The relay weight distribution is stored in consul KV and can be tweaked in real time. The haproxy configs automatically get updated by consul-template after a change.
# Get the current weight distribution, if not explicitly set the default is 100 consul kv get -recurse /services/haproxy/backends/ services/haproxy/backends/live.event.c3voc.de/weight:1 services/haproxy/backends/relive.c3voc.de/weight:1
Because of the behavior of HLS/DASH clients if a client fetches a playlist file and gets a redirect, all further requests go to the same origin. With this trick the clients stay persistently on one relay until they are redirected.
Stream-URLs
The resulting stream URLs are as follows (replace @slug with your actual stream slug):
HLS (H.264 multi-quality + multi-language)
Moar HLS
- http://cdn.c3voc.de/hls/@slug/translated_hd.m3u8 - also multi-language, just a different default language
- http://cdn.c3voc.de/hls/@slug/native_sd.m3u8 - only SD, but still multi-language
Currently not active:
MPEG-DASH (VPx multi-quality + multi-language)
Audio-MP3:
Audio-Opus:
Dynamic SRT/RTMP endpoints with RTMP Auth
SRT and RTMP Endpoints can be created under https://ingest.c3voc.de/backend/ (Password in keepass under ansible/stream-api/htpasswd). After creating the endpoint the stream can be pushed to any ingest machine.
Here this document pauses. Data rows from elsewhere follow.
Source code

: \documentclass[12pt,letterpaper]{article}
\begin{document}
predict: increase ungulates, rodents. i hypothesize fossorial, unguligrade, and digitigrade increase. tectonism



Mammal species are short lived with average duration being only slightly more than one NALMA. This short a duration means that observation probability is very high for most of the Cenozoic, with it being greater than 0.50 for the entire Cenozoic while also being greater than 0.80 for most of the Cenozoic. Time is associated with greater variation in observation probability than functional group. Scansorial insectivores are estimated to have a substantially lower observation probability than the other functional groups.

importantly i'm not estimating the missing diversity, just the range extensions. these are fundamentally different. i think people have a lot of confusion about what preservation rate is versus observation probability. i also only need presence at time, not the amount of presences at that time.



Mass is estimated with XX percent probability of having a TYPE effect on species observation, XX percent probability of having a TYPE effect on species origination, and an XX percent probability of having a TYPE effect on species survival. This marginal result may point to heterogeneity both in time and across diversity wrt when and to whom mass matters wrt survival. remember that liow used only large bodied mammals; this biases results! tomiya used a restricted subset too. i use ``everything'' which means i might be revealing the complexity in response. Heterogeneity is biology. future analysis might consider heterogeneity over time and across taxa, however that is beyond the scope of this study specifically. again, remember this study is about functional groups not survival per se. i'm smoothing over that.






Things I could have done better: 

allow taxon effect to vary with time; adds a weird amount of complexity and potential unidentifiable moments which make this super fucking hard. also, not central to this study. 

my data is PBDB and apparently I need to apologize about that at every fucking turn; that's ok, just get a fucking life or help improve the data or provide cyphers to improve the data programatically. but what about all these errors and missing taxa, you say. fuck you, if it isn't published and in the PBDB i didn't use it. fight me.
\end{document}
The RTMP-URL for the endpoint stream/qtest23 on ingest1 would be: rtmp://ingest.c3voc.de/stream/qtest23?auth=<token>
The SRT-URL would be : srt://ingest.c3voc.de:1337?streamid=publish/qtest23/<token>
Future improvements
The diagram below shows the envisioned architecture as of 2020. In the meantime many of the improvements have been integrated into the CDN. Some more potential improvements are as follows:
- Dynamically adapting the streaming-website to the existence/lack of a stream
- Building a live status dashboard which shows the current stream→ingest→transcoder pipelines
- To gracefully shutdown a relay it could be instructed via consul KV to redirect all clients back to a load balancer while taking it out of the haproxy redirects. That way all clients would be redistributed to different relays.
- Build master relay redundancy using dynamic upload client and relay upstream configuration. (Relay upstreams need to be sticky, because the HLS playlists generated on the master relay are not deterministic)
- Use DNS rotation on ingest
- Finalize srtrelay meshing to allow pushed streams to be pulled from any ingest machine.